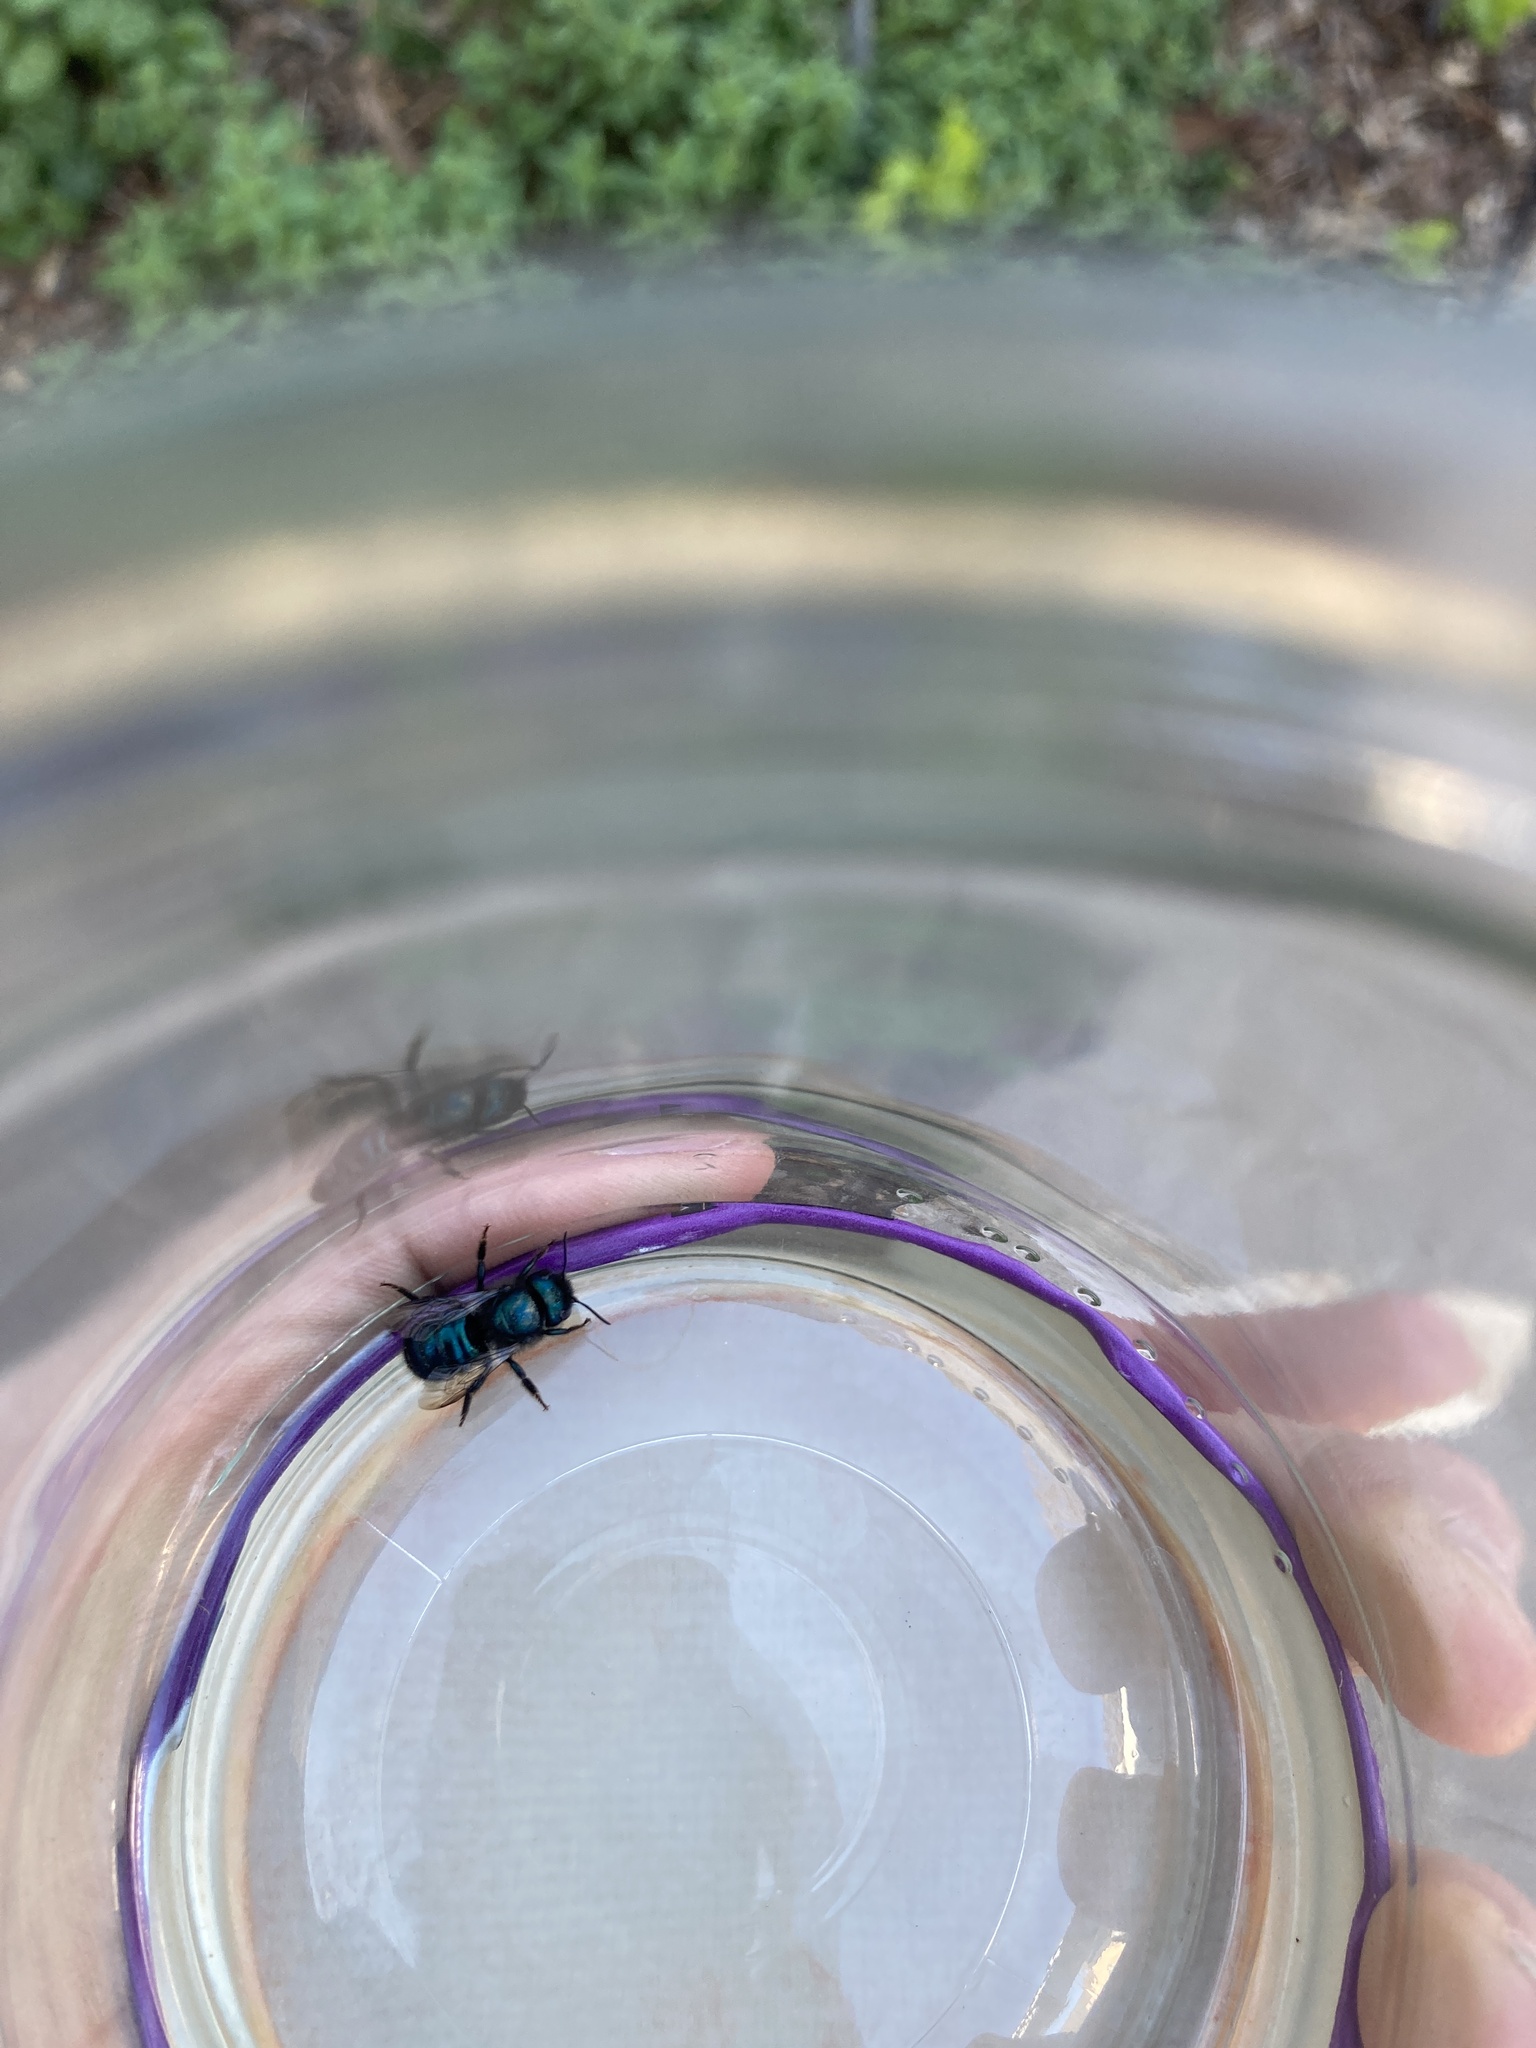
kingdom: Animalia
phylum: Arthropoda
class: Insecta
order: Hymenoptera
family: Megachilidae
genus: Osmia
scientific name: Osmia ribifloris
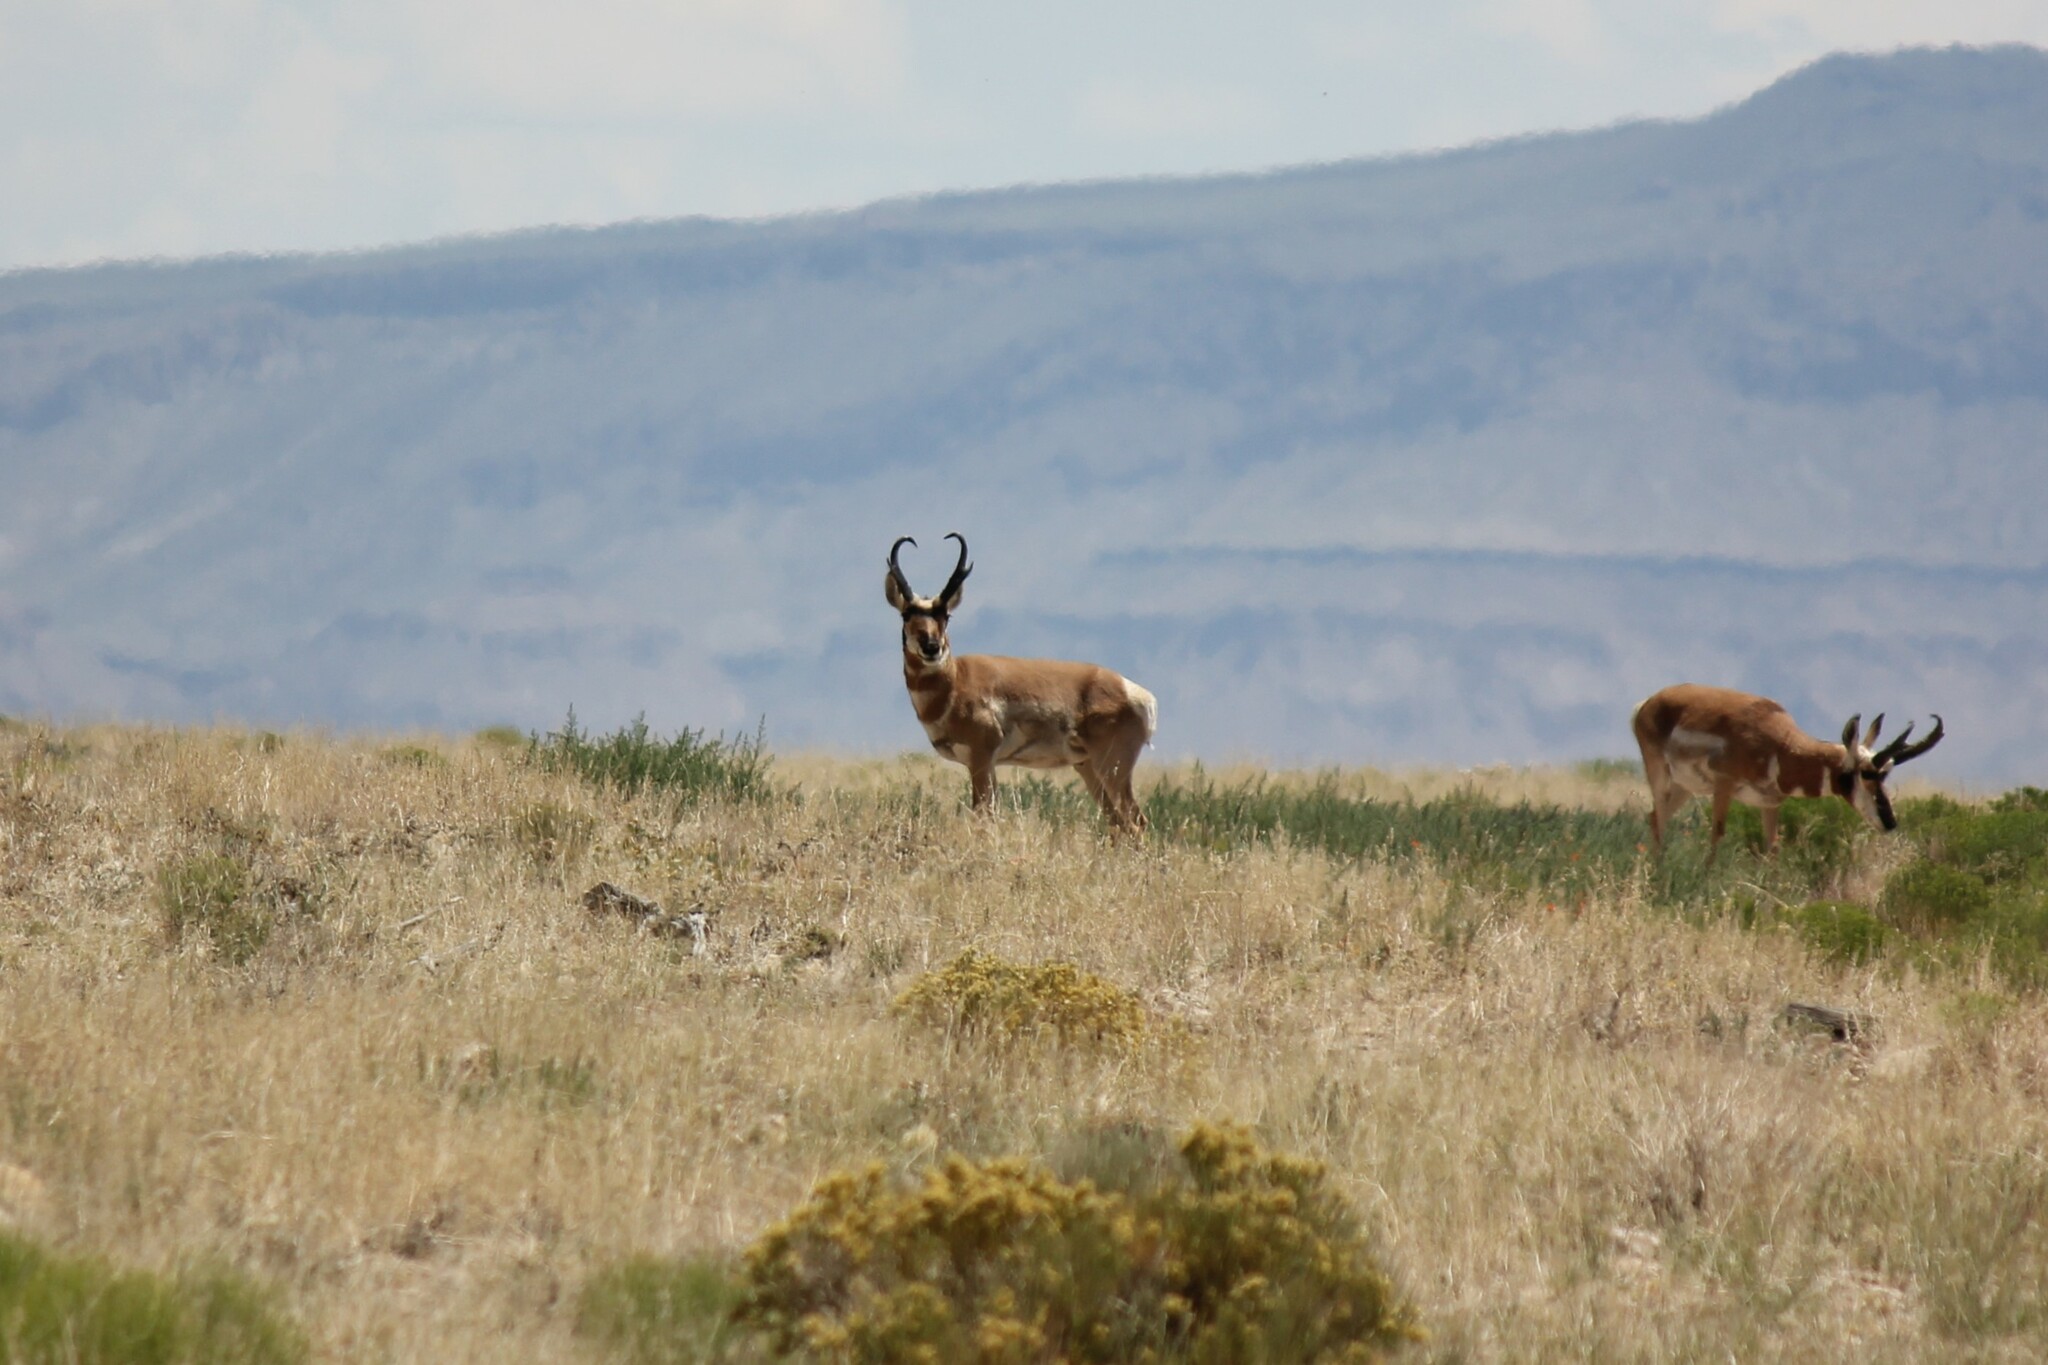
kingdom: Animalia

____

Retype every line of text in the listing above without any changes, and leave the pictures out.

▶ **In response**
kingdom: Animalia
phylum: Arthropoda
class: Insecta
order: Hymenoptera
family: Megachilidae
genus: Osmia
scientific name: Osmia ribifloris
kingdom: Animalia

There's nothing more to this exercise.